WIMBLEDON – TRADITION OR ARCHAIC CONVENTION?
With Wimbledon in full flow and stating that I love it and look forward to it every year, I’ve been thinking about all the extra bureaucracy and rules that accompany tennis at Englands’ , nay the worlds, top tournament. Started in 1876 it is the worlds oldest tournament.
England could be accused of being a historical museum as millions of tourists visit each year to explore our historical estates and buildings, towns and cities. Visitors from countries such as the States and Japan revel and bask in the “cute old world charm” aspects of our culture – and top of the list surely has to be Wimbledon.
Wimbledon, with its afternoon tea, strawberries and cream, Pimms and some weird and wonderful rules.
THE ALL WHITE DRESS CODE (even underclothing!) – Euginie Bouchard There can only be “a single trim of color no wider than 1 cm”. “White does not include off-white or cream.”
TOURNAMENT SPEAK – Ladies and Gentlemens events, women are given titles such as Mr or Mrs or Miss, but men remain called by their surnames.
BOWING AND CURTSEYING – up until 2003 players were expected to curtsey or bow to the people in the Royal Box. The Duke of Kent stopped this in 2003, but it is still expected if the Queen or Prince Charles are in attendance.
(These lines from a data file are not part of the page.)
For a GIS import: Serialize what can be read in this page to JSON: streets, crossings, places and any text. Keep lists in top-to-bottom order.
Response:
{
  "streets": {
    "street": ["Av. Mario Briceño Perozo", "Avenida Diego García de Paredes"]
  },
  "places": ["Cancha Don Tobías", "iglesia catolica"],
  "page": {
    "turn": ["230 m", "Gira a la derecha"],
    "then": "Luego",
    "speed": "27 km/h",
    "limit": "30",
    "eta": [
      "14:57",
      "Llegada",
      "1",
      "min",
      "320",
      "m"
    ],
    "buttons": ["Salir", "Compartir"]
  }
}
STRAWBERRIES AND CREAM – Strawberries and tennis both signaled the arrival of summer. Gradually, the two have become an essential part of the tournament. At Wimbledon, nearly 9,000 servings are prepared per day, using only the highest quality strawberries from the county of Kent. The berries are picked the day before being served, arriving at Wimbledon at around 5:30am, where they are inspected before removing the hull. Each year at Wimbledon, 28,000 kg of strawberries are eaten along with 7,000 litres of cream.
THE QUEUE – Wimbledon is also probably the only place in the world where thousands gather, wait and camp overnight in a queue to gain tickets for the matches. there is no rush, no uncontrollable mob, or uncouth behaviour. Around 500 seats are available for each court. People are given coloured coded wristbands according to corresponding court. So very British – so well mannered.
TIME OUT – While matches on the women’s tour permit a 10-minute break between sets two and three in conditions in excess of 30C, there are no such guidelines for men
Wimbledon has pulled itself out of the dark ages and apart from the differences between men and women game, the traditions it has makes it stand out and tiny as Britain is, that is what it likes to do!